* [Work item A]
Print the portion of the feather evolution article from "Sex appeal helped" up to and including "functions? Attracting mates.".
* [Work item B]
In the feather evolution article, what is named as the missing link between feathers used as insulation and feathers used for flight?

* [Text excerpt]
● ● ● ● ● ● ●
Sex appeal helped dinosaurs take flight

New study by UAlberta paleontologists explores how feathers went from dinosaur insulation to enabling flight.

Andrew Lyle - 30 July 2019

Paleontologists at the University of Alberta have shed new light on the evolution of feathers-how the feathers that would have once acted solely as insulation to keep dinosaurs warm became the complex flight structures we see today. The missing link between these functions? Attracting mates.

"The first complex wing feathers show up in tiny raptor dinosaurs that could parachute and glide flying-squirrel-style through the prehistoric tree tops," said Scott Persons, lead author of the study, conducted as a post-doctoral researcher in the Department of Biological Sciences. "In this study, we explore how dinosaurs went from staying warm with simple hairy feathers to gliding on complicated wing feathers."

The study makes the case that larger, stiffer, flatter feathers very gradually evolved as showy fans on the arms and tails of dinosaurs to be waved and waggled in courtship displays, leading eventually to the evolution of birds-an interpretation supported by a growing fossil record of early feathers.
● ● ● ● ● ● ●
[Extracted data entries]
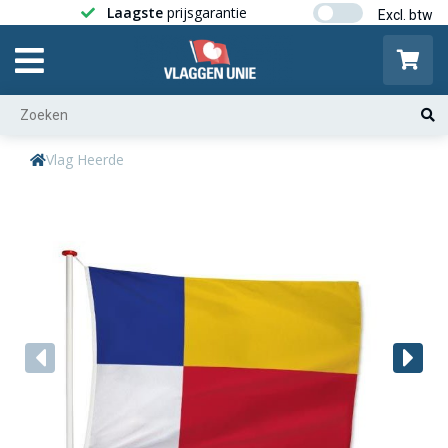
Laagste
prijsgarantie
Gratis ver
Vlag Heerde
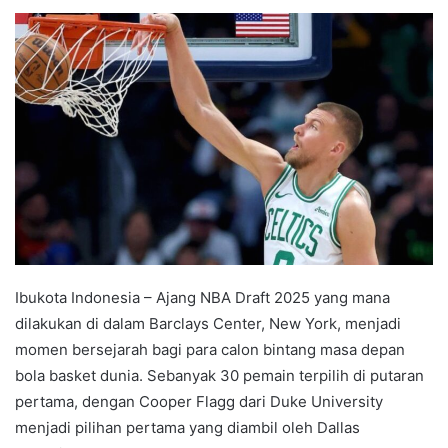
e
n
d
a
n
e
m
a
i
l
Ibukota Indonesia – Ajang NBA Draft 2025 yang mana
dilakukan di dalam Barclays Center, New York, menjadi
momen bersejarah bagi para calon bintang masa depan
bola basket dunia. Sebanyak 30 pemain terpilih di putaran
pertama, dengan Cooper Flagg dari Duke University
menjadi pilihan pertama yang diambil oleh Dallas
● ● ● ● ● ● ●
* [Task output A]
Sex appeal helped dinosaurs take flight

New study by UAlberta paleontologists explores how feathers went from dinosaur insulation to enabling flight.

Andrew Lyle - 30 July 2019

Paleontologists at the University of Alberta have shed new light on the evolution of feathers-how the feathers that would have once acted solely as insulation to keep dinosaurs warm became the complex flight structures we see today. The missing link between these functions? Attracting mates.

* [Task output B]
Attracting mates.